Tuesday, 22 March 2022

Background knowledge - music and cosmology

In the latest dialogue on the application of Bayes theorem to historical analysis, the idea of background knowledge came up. I would like to come up with a real application of Bayes theorem to certain theses about history but I don't want to apply probabilities to things that are generally known or accepted since the degree of uncertainty does not support applying a probabilistic approach. Yet I am aware that what we seem to know is not really fully known, as if that sort of knowledge was even possible.

The mechanics of ninety-five percent of the matter and energy that we seem to be aware of is actually unknown to us and goes by the name of dark. It has to be there for what we see as stars and galaxies to 'hang together' but we can't say what it is. It is 'dark' to us. What makes us think that in the area of background knowledge we actually know anything?

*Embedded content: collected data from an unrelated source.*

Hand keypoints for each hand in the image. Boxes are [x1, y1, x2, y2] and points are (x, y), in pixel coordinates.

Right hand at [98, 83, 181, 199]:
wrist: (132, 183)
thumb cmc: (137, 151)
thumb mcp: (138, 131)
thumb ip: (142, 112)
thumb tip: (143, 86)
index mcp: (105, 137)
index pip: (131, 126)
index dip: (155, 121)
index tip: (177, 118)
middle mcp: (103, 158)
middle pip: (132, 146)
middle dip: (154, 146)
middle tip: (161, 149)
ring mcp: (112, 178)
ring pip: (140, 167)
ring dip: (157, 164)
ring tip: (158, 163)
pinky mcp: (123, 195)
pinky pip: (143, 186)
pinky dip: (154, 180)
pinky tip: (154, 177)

When it comes to background knowledge in music, (this being the subject of the set of hand-signals embedded in the text of the Aleppo codex and all texts of Tanach copied since then in the world I know about,) I know if I know anything about musical line, or shape, or beauty, or tonality, I know at least three things: sequences of vibrations (notes) that lead to the idea and feeling of rest, sequences that lead to a feeling of incompleteness, and groups of such sequences, musical phrases and structures, that lead to surprise and delight.

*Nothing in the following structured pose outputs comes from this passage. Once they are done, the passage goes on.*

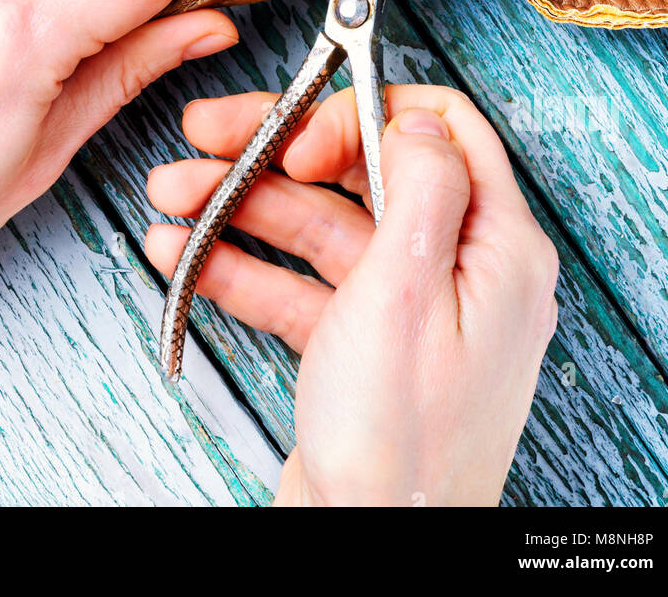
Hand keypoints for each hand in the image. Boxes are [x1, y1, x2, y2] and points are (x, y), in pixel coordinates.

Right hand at [146, 84, 558, 506]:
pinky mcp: (365, 346)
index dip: (363, 115)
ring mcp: (409, 310)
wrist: (365, 553)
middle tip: (206, 137)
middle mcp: (459, 270)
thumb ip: (422, 187)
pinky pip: (303, 284)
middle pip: (363, 174)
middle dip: (275, 153)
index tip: (301, 130)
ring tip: (172, 197)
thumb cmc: (398, 444)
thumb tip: (421, 118)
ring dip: (242, 206)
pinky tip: (184, 253)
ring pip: (322, 227)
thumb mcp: (407, 291)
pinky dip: (245, 266)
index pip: (442, 131)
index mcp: (496, 247)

Both cosmology and music are based on the concept of wave, or the vibration of particles, strings or voice or pipes. Waves operate within a field. The field of music for a particular performance (roughly speaking) encompasses time and space within audible limits. What happens to us as performer and listener when we take part in this field? Do we become part of the music of the spheres? (Just askin'.)

More seriously, what background knowledge can we assume for ourselves and for our ancestors within the tradition of Biblical Studies? Some few of you will know that I created a survey on survey-monkey - much too expensive a tool - $40 a month to use it for surveys with more than 10 responses. I only did the free bit. My questions were simple - here are the results:
20% of respondents included Musician as a role

More readers of music than I might have thought
This is far too few responses to even guess at a trend. Personally, I expect the musicians in the churches compared to those who concentrate on 'the word' without music (a fearful error) is about 5 in a 100. But there is a significant musical background within the religious world, perhaps even more in other traditions than in the Judeo-Christian circles such as I inhabit.

I know that string vibrations were investigated up to 3000 years ago. It's too big a study for me to summarize, but there is no ignorance of the octave 2/1, or the fifth 3:2, or the fourth 4:3, or the scale divided into roughly 7 or 8 steps, or instruments tuned to play a scale in ancient times that we would recognize today. You can get in as deeply as you like with a search. The musicologists and the mathematicians leave me behind quickly.

In short, I am not surprised that Suzanne Haïk-Vantoura found a 7 note scale for the poetry books in the accents, and a compatible 8 note scale in the prose books. I am also not surprised that she postulates that the pausal accents under the text allow for cadences (the sense of resting) on the fourth note of the scale and on the second note as well in the poetry books. (For more, see my book on the music and the series of posts on this blog under the title, the ladder.)

The general sense of the music found restores the tone of voice in a way that is immediately recognizable by a modern hearer. It changes our attitude to the words and our sense of who was able to design such a coherent and efficient system. The information embedded in the system is as significant for us as it was for them. They were like us, lovers of beauty, recognizing transcendence, and able to design a notation that would stand the test of time.

I can accept this assumption of background knowledge even if I am only 5% sure that I exist in a musical field. Maybe the darkness of the matter and energy that surround me is vital to my soul.